• [Work to be completed] Would you print the data below exactly, leaving out every picture?

Lens and sensor parameters
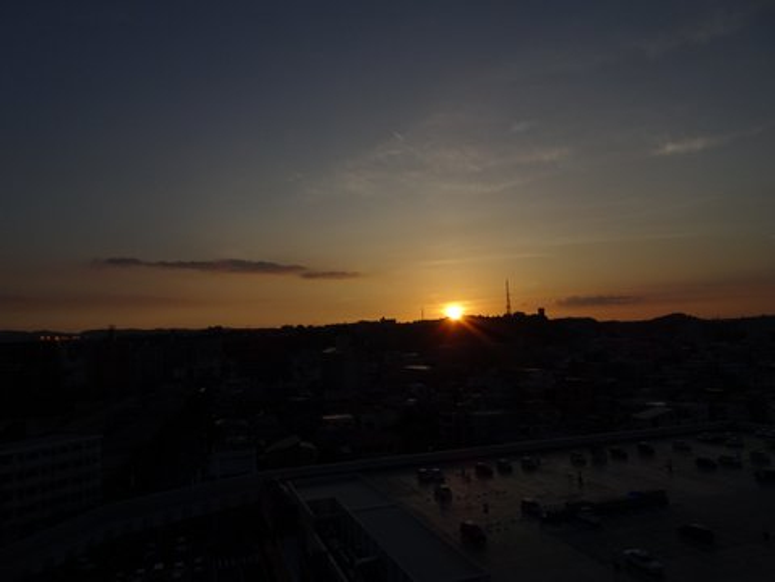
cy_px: 291
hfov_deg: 71.6
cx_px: 388
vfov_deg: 56.8
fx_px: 537
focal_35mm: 24
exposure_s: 1/2000
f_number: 3.5
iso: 80
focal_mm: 4.1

• [Written solution]
cy_px: 291
hfov_deg: 71.6
cx_px: 388
vfov_deg: 56.8
fx_px: 537
focal_35mm: 24
exposure_s: 1/2000
f_number: 3.5
iso: 80
focal_mm: 4.1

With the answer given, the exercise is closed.